(Beginning of Data provided)

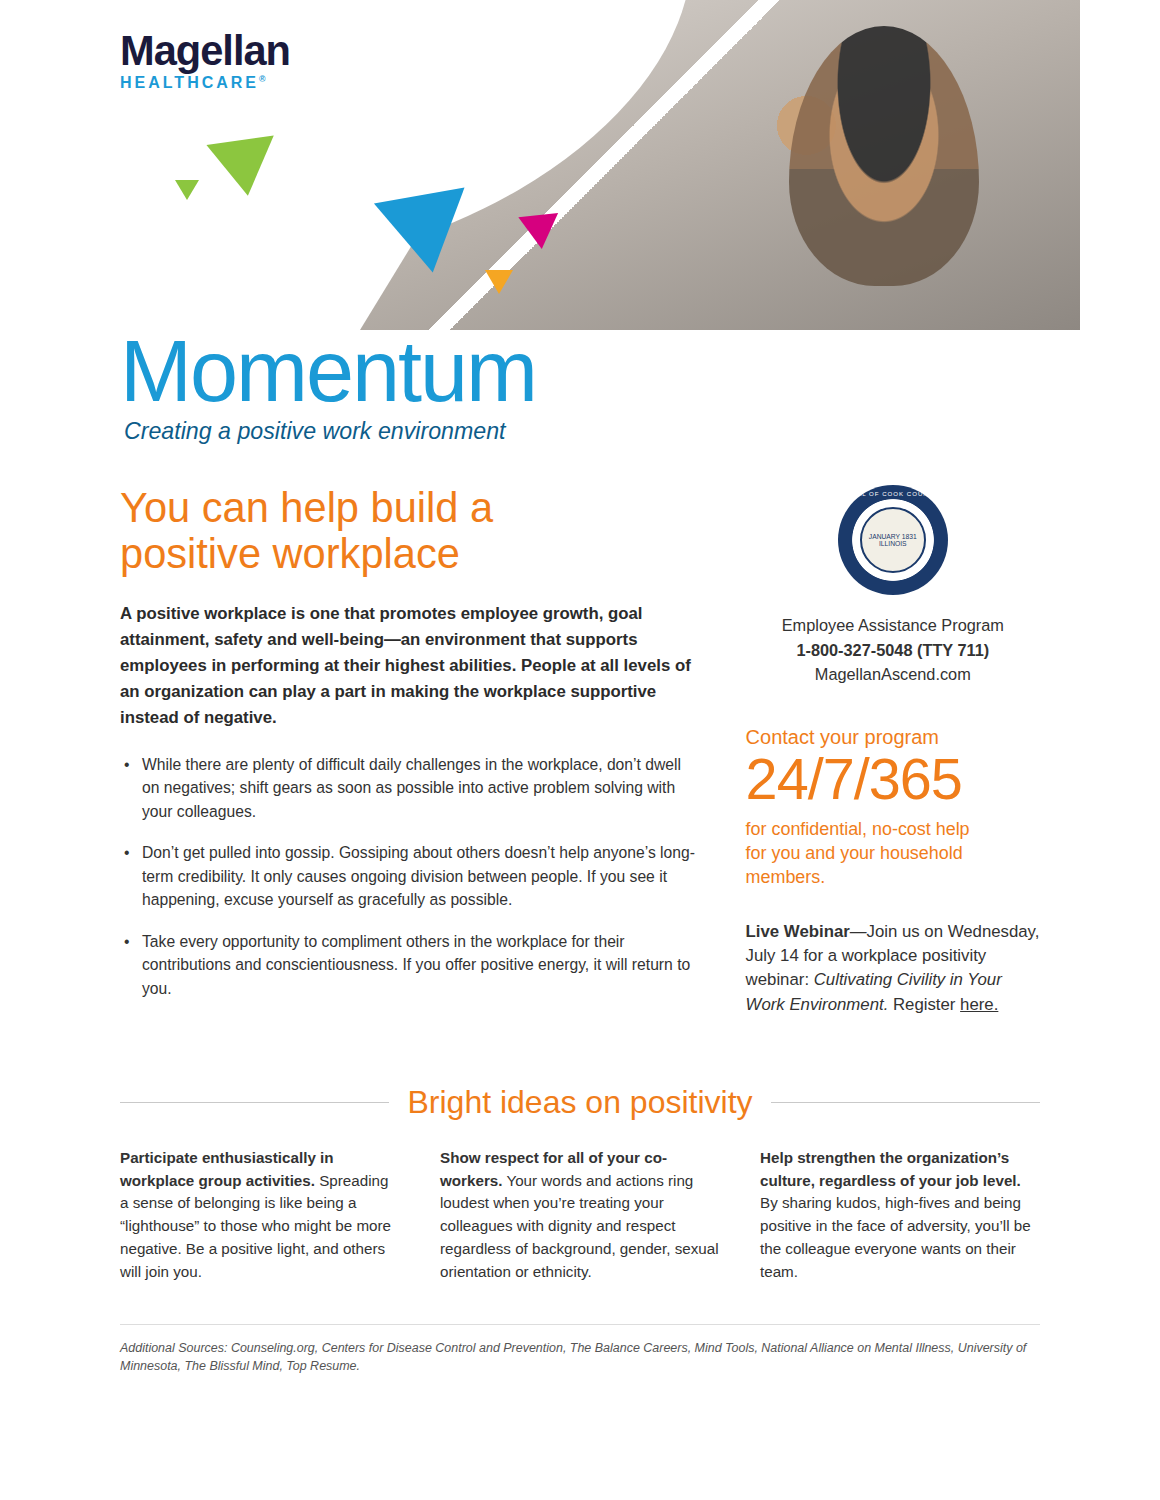Magellan
HEALTHCARE®
Momentum
Creating a positive work environment
You can help build a
positive workplace
A positive workplace is one that promotes employee growth, goal attainment, safety and well-being—an environment that supports employees in performing at their highest abilities. People at all levels of an organization can play a part in making the workplace supportive instead of negative.
While there are plenty of difficult daily challenges in the workplace, don’t dwell on negatives; shift gears as soon as possible into active problem solving with your colleagues.
Don’t get pulled into gossip. Gossiping about others doesn’t help anyone’s long-term credibility. It only causes ongoing division between people. If you see it happening, excuse yourself as gracefully as possible.
Take every opportunity to compliment others in the workplace for their contributions and conscientiousness. If you offer positive energy, it will return to you.
Seal of Cook County JANUARY 1831
ILLINOIS
Employee Assistance Program
1-800-327-5048 (TTY 711)
MagellanAscend.com
Contact your program
24/7/365
for confidential, no-cost help
for you and your household
members.
Live Webinar—Join us on Wednesday, July 14 for a workplace positivity webinar: Cultivating Civility in Your Work Environment. Register here.
Bright ideas on positivity
Participate enthusiastically in workplace group activities. Spreading a sense of belonging is like being a “lighthouse” to those who might be more negative. Be a positive light, and others will join you.
Show respect for all of your co-workers. Your words and actions ring loudest when you’re treating your colleagues with dignity and respect regardless of background, gender, sexual orientation or ethnicity.
Help strengthen the organization’s culture, regardless of your job level. By sharing kudos, high-fives and being positive in the face of adversity, you’ll be the colleague everyone wants on their team.
Additional Sources: Counseling.org, Centers for Disease Control and Prevention, The Balance Careers, Mind Tools, National Alliance on Mental Illness, University of Minnesota, The Blissful Mind, Top Resume.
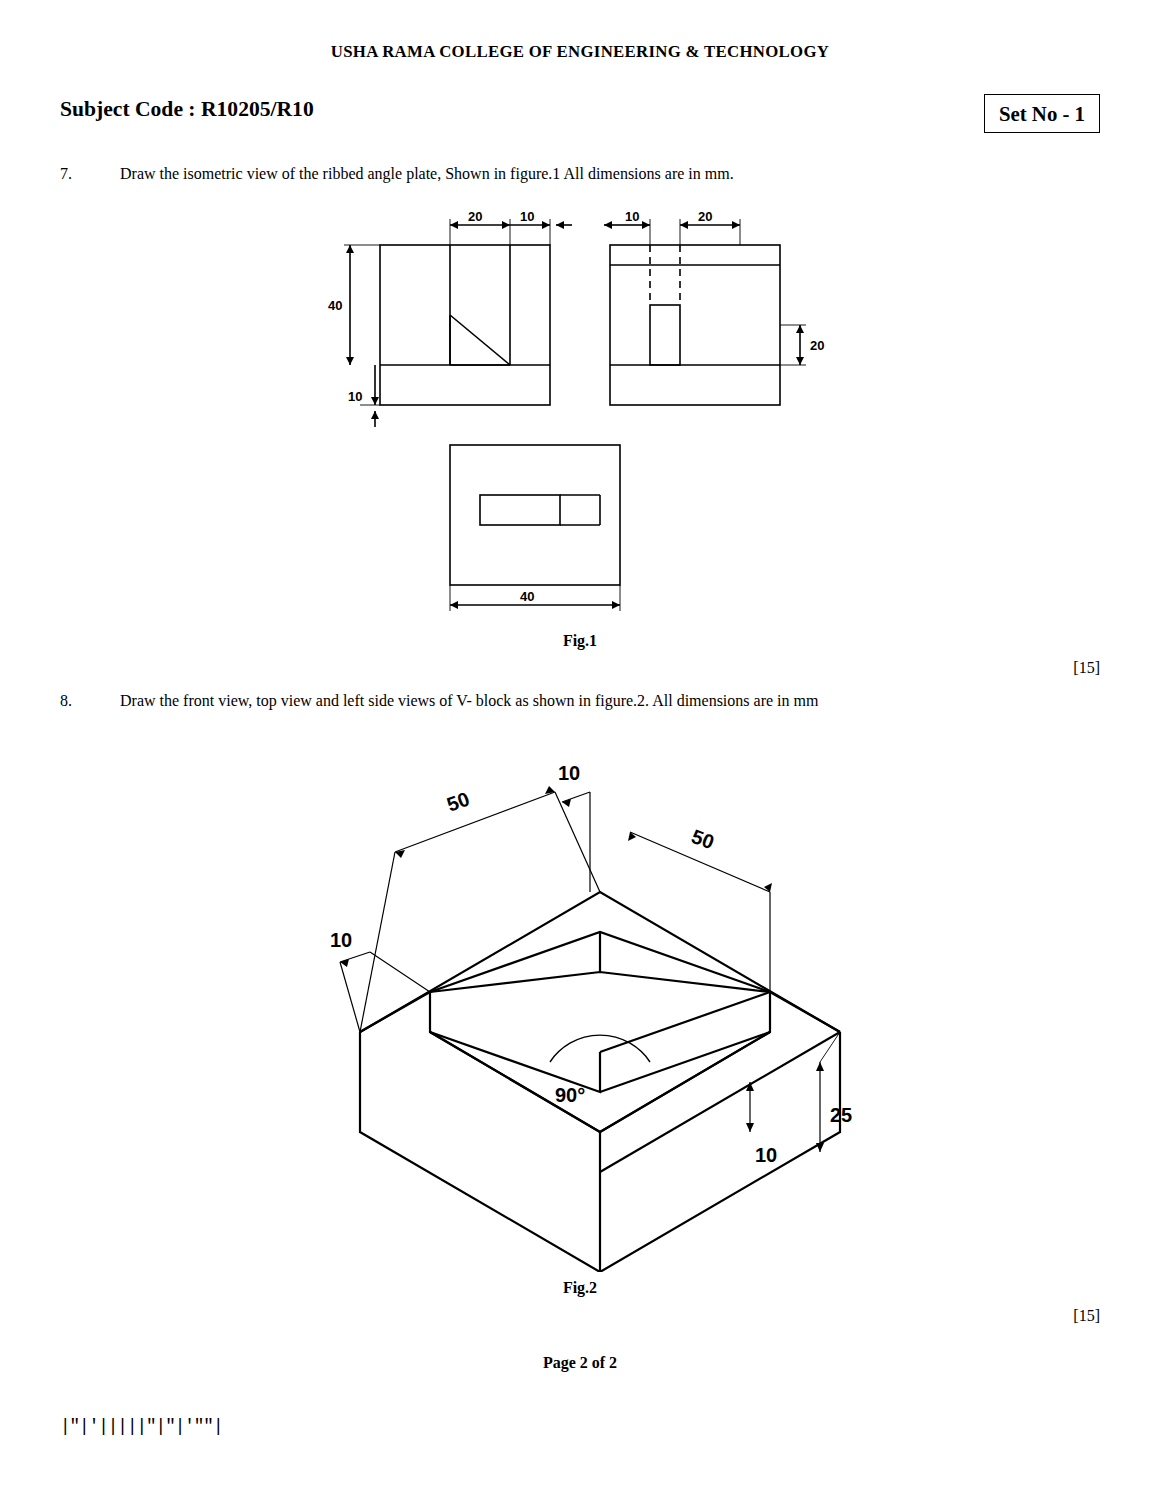USHA RAMA COLLEGE OF ENGINEERING & TECHNOLOGY
Subject Code : R10205/R10
Set No - 1
7.
Draw the isometric view of the ribbed angle plate, Shown in figure.1 All dimensions are in mm.
20 10 10 20 40 10 20 40
Fig.1
[15]
8.
Draw the front view, top view and left side views of V- block as shown in figure.2. All dimensions are in mm
50 10 50 10 25 10 90°
Fig.2
[15]
Page 2 of 2
|"|'|||||"|"|'""|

(End of Data provided)

▸ **Problem description**: Look for the word "Draw" in the data, then return every line that contains it.

▸ **Task answer**:
Draw the isometric view of the ribbed angle plate, Shown in figure.1 All dimensions are in mm.
Draw the front view, top view and left side views of V- block as shown in figure.2. All dimensions are in mm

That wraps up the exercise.